[Source records]
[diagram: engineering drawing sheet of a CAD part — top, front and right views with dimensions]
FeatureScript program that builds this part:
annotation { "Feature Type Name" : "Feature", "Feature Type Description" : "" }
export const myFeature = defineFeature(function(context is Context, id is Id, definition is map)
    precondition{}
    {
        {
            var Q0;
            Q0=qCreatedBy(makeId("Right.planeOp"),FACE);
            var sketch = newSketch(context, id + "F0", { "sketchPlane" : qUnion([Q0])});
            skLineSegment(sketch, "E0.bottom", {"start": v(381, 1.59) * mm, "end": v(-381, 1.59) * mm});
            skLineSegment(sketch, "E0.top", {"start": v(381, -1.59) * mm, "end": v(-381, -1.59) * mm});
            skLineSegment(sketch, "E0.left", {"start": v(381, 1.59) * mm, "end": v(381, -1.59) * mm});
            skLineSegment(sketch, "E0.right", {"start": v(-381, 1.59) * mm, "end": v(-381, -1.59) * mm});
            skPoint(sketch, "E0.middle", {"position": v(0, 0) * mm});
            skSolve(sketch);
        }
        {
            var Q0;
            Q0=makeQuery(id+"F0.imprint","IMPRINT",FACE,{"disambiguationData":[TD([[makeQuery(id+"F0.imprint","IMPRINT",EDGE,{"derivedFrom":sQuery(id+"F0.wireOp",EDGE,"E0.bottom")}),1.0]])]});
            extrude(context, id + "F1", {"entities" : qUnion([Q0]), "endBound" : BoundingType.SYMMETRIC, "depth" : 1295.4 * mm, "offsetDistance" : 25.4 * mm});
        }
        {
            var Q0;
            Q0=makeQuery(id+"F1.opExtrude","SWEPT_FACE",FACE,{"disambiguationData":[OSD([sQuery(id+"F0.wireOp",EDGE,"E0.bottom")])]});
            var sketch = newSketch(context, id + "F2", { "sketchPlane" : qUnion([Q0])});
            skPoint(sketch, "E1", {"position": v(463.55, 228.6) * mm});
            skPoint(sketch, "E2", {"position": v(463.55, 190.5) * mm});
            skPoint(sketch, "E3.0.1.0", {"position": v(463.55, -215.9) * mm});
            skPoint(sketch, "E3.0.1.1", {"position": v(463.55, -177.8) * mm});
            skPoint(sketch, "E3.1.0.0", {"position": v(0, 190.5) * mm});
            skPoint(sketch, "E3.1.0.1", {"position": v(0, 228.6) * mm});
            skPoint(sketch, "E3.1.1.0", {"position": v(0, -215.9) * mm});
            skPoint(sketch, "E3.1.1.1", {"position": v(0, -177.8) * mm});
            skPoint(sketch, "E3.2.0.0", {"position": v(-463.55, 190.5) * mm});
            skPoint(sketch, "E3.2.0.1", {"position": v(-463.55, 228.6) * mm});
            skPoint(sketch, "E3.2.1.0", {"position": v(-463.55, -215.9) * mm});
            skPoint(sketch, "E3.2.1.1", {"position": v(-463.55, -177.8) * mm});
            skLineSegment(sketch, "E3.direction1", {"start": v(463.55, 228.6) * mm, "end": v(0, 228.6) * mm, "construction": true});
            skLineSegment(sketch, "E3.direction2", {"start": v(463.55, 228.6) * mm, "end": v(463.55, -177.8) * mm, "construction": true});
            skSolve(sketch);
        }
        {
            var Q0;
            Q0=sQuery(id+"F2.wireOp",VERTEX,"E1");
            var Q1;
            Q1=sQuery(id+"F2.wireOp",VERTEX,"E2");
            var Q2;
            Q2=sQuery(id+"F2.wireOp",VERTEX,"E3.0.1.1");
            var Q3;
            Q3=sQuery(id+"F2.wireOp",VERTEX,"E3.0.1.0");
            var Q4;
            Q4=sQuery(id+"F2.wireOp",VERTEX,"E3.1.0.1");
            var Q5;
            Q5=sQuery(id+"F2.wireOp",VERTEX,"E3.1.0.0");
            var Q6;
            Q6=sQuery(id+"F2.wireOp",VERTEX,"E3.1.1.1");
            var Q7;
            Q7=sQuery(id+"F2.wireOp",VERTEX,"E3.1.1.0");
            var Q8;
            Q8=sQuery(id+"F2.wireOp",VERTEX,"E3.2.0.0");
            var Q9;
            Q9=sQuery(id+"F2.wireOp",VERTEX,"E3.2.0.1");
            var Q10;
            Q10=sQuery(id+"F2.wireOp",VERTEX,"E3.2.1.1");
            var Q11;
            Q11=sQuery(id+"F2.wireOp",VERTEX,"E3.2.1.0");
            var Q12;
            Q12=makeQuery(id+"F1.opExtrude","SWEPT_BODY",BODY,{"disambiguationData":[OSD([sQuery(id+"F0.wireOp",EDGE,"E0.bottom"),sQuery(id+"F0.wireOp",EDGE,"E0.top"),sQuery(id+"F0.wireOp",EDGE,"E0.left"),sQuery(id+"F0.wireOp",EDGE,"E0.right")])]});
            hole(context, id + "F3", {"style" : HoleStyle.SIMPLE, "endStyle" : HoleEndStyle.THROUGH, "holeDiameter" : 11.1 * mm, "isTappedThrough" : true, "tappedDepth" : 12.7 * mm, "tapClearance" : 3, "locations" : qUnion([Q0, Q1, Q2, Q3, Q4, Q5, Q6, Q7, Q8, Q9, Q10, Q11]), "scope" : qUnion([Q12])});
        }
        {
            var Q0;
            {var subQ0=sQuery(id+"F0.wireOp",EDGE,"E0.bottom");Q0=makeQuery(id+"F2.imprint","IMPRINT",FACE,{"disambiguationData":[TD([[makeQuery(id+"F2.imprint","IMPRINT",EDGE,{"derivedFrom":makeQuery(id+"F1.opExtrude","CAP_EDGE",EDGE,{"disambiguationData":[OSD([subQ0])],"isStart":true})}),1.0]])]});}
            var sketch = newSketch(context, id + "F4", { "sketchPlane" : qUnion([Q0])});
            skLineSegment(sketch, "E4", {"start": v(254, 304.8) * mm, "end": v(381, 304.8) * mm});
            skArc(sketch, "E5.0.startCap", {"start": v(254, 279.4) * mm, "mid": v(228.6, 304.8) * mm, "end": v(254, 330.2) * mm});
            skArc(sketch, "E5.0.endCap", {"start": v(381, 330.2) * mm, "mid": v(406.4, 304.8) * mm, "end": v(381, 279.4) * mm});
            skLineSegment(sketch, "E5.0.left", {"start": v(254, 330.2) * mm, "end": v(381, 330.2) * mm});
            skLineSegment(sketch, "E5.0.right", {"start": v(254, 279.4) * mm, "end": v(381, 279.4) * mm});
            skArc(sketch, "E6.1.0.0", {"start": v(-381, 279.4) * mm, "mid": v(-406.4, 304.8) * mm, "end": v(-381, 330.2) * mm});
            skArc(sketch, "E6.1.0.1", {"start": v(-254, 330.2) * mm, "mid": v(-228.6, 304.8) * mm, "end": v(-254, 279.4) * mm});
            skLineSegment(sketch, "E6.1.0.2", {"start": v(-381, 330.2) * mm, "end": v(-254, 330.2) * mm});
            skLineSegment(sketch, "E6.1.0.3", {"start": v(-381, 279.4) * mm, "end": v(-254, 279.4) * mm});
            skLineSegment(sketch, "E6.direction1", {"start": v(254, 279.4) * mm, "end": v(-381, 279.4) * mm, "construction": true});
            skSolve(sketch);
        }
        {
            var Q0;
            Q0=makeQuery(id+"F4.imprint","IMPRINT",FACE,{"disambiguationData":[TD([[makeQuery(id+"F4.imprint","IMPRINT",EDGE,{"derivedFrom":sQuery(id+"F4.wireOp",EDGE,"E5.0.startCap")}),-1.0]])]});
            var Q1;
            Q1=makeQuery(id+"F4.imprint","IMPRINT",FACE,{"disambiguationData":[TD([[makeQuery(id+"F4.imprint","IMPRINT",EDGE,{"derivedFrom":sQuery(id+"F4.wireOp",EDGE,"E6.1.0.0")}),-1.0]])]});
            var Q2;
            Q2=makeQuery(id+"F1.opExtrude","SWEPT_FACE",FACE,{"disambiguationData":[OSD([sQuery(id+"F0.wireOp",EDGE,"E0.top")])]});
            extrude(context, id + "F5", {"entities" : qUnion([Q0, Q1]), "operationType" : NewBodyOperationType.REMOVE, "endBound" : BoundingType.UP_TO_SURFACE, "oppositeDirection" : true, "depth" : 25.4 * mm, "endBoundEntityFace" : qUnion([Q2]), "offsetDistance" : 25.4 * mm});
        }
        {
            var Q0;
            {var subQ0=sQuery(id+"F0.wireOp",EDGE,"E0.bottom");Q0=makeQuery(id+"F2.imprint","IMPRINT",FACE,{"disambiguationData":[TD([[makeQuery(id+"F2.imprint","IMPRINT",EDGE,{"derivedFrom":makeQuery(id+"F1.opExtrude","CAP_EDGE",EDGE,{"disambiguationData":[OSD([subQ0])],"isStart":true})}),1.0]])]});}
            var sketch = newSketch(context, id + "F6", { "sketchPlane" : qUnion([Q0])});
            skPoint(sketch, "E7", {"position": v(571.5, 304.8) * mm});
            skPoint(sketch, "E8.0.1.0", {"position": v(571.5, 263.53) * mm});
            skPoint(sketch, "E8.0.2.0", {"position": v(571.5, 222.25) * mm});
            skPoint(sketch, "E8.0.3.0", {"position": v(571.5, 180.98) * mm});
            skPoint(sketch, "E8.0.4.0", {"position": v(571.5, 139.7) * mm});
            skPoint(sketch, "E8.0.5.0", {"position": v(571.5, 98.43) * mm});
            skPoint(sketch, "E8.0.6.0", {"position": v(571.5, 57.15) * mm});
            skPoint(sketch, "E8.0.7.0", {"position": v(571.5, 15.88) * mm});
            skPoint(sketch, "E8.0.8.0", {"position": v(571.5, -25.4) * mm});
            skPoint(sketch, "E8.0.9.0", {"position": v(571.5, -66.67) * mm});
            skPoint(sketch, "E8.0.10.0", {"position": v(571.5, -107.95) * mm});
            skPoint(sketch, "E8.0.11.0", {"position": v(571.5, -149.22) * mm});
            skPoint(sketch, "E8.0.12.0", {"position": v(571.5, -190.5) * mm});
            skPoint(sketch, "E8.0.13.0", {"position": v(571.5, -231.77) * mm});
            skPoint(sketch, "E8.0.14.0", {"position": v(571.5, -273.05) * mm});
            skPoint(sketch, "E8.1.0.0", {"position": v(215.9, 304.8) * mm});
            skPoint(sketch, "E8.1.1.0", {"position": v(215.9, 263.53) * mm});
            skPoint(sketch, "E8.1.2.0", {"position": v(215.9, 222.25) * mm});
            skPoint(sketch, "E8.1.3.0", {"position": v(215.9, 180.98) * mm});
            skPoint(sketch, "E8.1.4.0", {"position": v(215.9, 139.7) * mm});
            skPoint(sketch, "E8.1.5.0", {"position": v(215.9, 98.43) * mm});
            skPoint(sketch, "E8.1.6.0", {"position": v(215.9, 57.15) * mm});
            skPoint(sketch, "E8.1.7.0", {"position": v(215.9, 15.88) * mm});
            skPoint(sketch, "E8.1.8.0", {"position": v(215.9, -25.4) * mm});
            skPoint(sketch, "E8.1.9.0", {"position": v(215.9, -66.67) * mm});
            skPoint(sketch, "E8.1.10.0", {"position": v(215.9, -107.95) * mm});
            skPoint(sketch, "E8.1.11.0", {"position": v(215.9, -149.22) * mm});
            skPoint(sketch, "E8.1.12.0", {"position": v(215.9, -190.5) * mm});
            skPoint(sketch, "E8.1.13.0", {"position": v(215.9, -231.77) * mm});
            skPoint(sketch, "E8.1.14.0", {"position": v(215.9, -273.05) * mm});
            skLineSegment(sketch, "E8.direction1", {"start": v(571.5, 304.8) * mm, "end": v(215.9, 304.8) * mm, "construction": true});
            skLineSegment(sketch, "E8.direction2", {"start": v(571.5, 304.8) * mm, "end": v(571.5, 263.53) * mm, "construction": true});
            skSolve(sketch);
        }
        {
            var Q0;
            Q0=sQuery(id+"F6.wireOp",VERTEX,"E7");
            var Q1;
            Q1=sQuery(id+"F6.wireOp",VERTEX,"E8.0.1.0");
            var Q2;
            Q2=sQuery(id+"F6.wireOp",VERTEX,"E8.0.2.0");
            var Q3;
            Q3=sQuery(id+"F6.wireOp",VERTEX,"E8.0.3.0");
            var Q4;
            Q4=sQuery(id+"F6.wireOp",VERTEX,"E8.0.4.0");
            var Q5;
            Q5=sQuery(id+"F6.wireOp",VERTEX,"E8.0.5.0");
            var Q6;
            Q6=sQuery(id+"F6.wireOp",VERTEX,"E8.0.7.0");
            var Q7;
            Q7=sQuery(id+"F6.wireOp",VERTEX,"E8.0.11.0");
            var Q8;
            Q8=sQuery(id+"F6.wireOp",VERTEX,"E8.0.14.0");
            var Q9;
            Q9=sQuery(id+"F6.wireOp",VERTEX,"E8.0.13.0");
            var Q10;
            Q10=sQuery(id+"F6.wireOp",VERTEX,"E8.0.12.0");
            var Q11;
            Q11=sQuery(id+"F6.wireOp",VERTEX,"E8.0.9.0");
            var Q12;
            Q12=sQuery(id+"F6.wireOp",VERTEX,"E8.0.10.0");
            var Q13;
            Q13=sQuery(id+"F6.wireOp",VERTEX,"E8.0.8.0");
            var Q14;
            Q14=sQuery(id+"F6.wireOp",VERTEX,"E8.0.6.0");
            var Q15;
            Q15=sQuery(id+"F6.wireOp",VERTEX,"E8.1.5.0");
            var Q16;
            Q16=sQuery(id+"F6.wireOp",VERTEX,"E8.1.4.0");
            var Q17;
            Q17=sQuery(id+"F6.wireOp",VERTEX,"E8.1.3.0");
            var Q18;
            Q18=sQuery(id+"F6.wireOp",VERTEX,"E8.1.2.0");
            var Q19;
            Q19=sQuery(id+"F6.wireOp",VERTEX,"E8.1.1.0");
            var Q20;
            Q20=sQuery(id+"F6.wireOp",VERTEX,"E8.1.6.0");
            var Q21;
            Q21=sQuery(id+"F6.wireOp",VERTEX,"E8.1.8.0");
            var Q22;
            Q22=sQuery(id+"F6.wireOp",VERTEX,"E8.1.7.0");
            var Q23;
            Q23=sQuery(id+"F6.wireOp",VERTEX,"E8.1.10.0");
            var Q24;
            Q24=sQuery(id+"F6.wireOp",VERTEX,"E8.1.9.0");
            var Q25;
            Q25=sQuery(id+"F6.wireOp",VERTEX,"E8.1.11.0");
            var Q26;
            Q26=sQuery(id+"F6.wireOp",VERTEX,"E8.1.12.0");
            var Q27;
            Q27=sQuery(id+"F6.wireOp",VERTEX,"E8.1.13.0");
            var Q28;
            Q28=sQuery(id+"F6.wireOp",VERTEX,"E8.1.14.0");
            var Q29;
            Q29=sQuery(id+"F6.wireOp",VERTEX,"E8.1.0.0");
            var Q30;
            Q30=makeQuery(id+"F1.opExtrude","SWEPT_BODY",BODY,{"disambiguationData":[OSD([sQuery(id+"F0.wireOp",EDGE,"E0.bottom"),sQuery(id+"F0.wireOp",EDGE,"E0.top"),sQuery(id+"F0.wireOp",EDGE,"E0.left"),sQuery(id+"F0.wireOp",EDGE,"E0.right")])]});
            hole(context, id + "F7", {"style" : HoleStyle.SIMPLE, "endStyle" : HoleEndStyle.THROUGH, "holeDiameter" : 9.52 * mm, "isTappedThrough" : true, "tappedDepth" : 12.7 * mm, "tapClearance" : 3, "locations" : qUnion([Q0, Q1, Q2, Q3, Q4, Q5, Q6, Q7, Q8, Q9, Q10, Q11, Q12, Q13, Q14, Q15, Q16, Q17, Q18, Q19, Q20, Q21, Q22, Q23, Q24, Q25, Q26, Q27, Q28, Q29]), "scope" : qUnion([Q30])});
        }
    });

▸ WHAT THE TASK ASKS:
Starting at the beginning of the rows and ending at the line containing "export const myFeature", rewrite those lines with "technical drawing sheet" in place of "engineering drawing sheet", keeping everything else the same.

▸ SOLUTION FOR THIS EXERCISE:
[diagram: technical drawing sheet of a CAD part — top, front and right views with dimensions]
FeatureScript program that builds this part:
annotation { "Feature Type Name" : "Feature", "Feature Type Description" : "" }
export const myFeature = defineFeature(function(context is Context, id is Id, definition is map)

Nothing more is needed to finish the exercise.